NAPAK TILAS SEKALIGUS BERNOSTALGIA
Selain itu, Wahyu juga sedikit bernostalgia dengan Gedung Kesenian Gajayana yang dipilih sebagai lokasi terakhir napak tilas. Dia mengatakan gedung yang punya sejarah ini perlu untuk dihidupkan lagi. Karena itu, Wahyu menggagas rencana resepsi HUT Kota Malang yang ke 110 ini nantinya bisa ditempatkan di gedung yang dulu bernama cendrawasih ini.
“Saya menikmati jadi seperti bernostalgia dengan masa kecil dulu, nah termasuk gedung kesenian ini. Dulu kan banyak pertunjukan kesenian di sini, tapi sekarang sudah tidak pernah digunakan. Padahal gedung ini punya sejarah. Rencananya nanti resepsi HUT akan dilaksanakan di sini, harapannya gedung ini bisa seperti dulu lagi,” urainya.

Dari napak tilas ini, Wahyu berharap kedepan apa yang dilakukannya ini tetap dilanjutkan. Pria 57 tahun itu mengatakan masyarakat perlu mengetahui cerita Kota Malang agar kecintaannya kepada kota ini semakin besar. Sehingga dengan kecintaan itu masyarakat dapat turut serta mensukseskan program dan kebijakan pembangunan di Kota Malang.
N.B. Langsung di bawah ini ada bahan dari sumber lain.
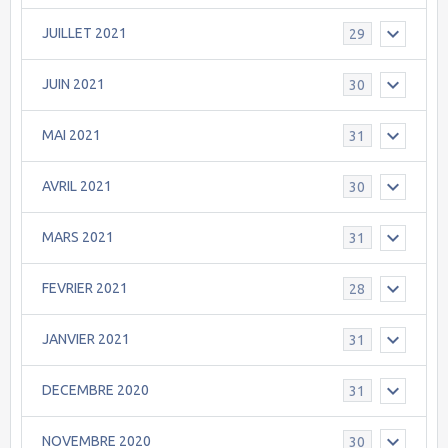
JUILLET 2021
29
JUIN 2021
30
MAI 2021
31
AVRIL 2021
30
MARS 2021
31
FEVRIER 2021
28
JANVIER 2021
31
DECEMBRE 2020
31
NOVEMBRE 2020
30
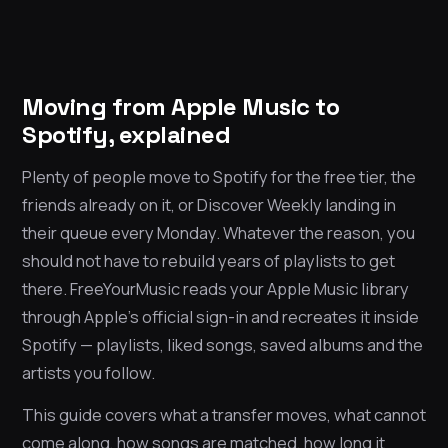
Moving from Apple Music to
Spotify, explained
Plenty of people move to Spotify for the free tier, the
friends already on it, or Discover Weekly landing in
their queue every Monday. Whatever the reason, you
should not have to rebuild years of playlists to get
there. FreeYourMusic reads your Apple Music library
through Apple’s official sign-in and recreates it inside
Spotify — playlists, liked songs, saved albums and the
artists you follow.
This guide covers what a transfer moves, what cannot
come along, how songs are matched, how long it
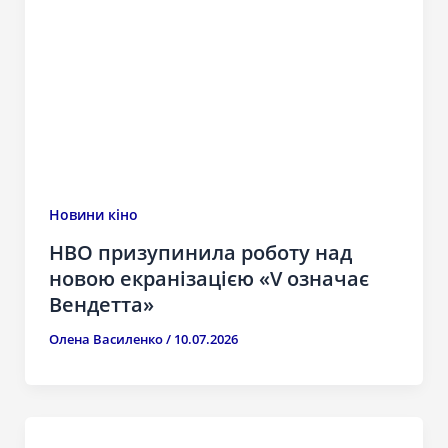
Новини кіно
HBO призупинила роботу над
новою екранізацією «V означає
Вендетта»
Олена Василенко
/
10.07.2026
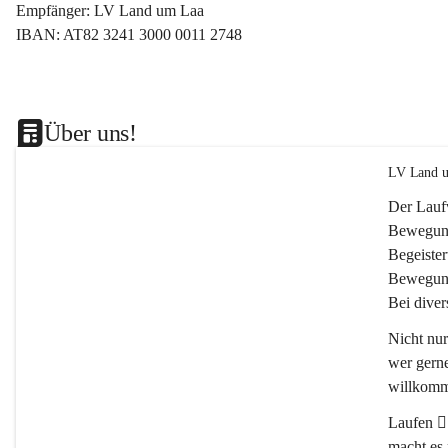
Empfänger: LV Land um Laa
IBAN: AT82 3241 3000 0011 2748
Über uns!
LV Land u
Der Lauf
Bewegung
Begeister
Bewegung
Bei dive
Nicht nu
wer gerne
willkomm
Laufen 🏃
macht es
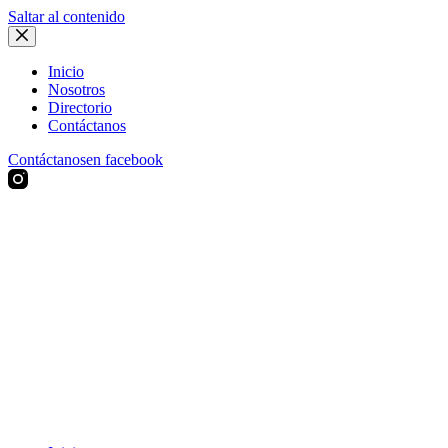
Saltar al contenido
Inicio
Nosotros
Directorio
Contáctanos
Contáctanos
en facebook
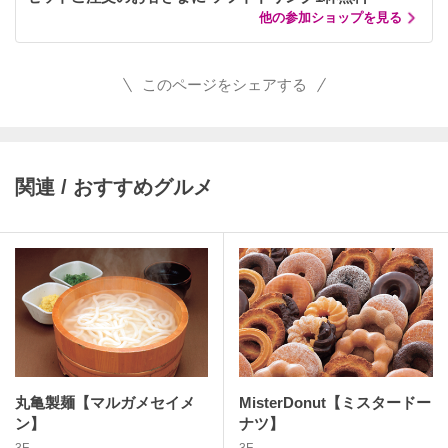
他の参加ショップを見る
このページをシェアする
関連 / おすすめグルメ
丸亀製麺【マルガメセイメ
MisterDonut【ミスタードー
ン】
ナツ】
3F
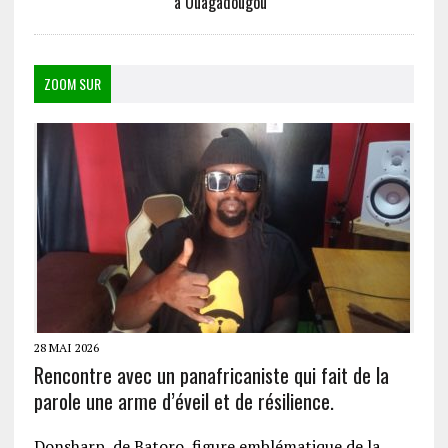
à Ouagadougou
ZOOM SUR
28 MAI 2026
Rencontre avec un panafricaniste qui fait de la
parole une arme d’éveil et de résilience.
Donsharp de Batoro, figure emblématique de la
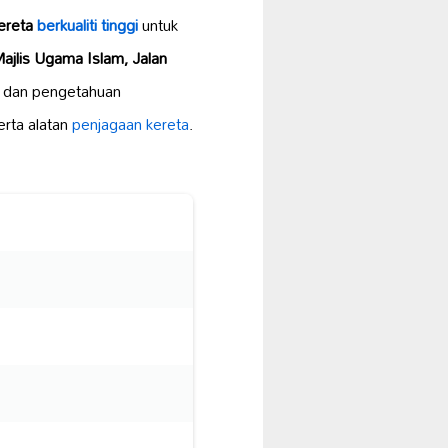
kereta
berkualiti tinggi
untuk
jlis Ugama Islam, Jalan
a dan pengetahuan
erta alatan
penjagaan kereta
.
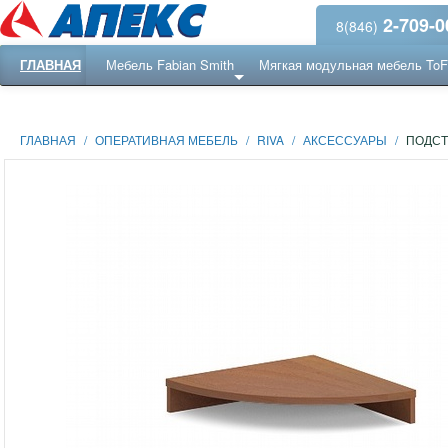
2-709-0
8(846)
ГЛАВНАЯ
Мебель Fabian Smith
Мягкая модульная мебель To
Еще ...
Ресепншн
ГЛАВНАЯ
/
ОПЕРАТИВНАЯ МЕБЕЛЬ
/
RIVA
/
АКСЕССУАРЫ
/
ПОДСТ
“Harapannya hal ini (Napak tilas) bisa terus dilanjutkan. Semakin tahu sejarah Kota Malang, mudah-mudahan kecintaan masyarakat terus bertambah. Dan kecintaan itu bisa diwujudkan dengan ikut mensukseskan program dan kebijakan pembangunan Pemerintah Kota Malang,” tutupnya.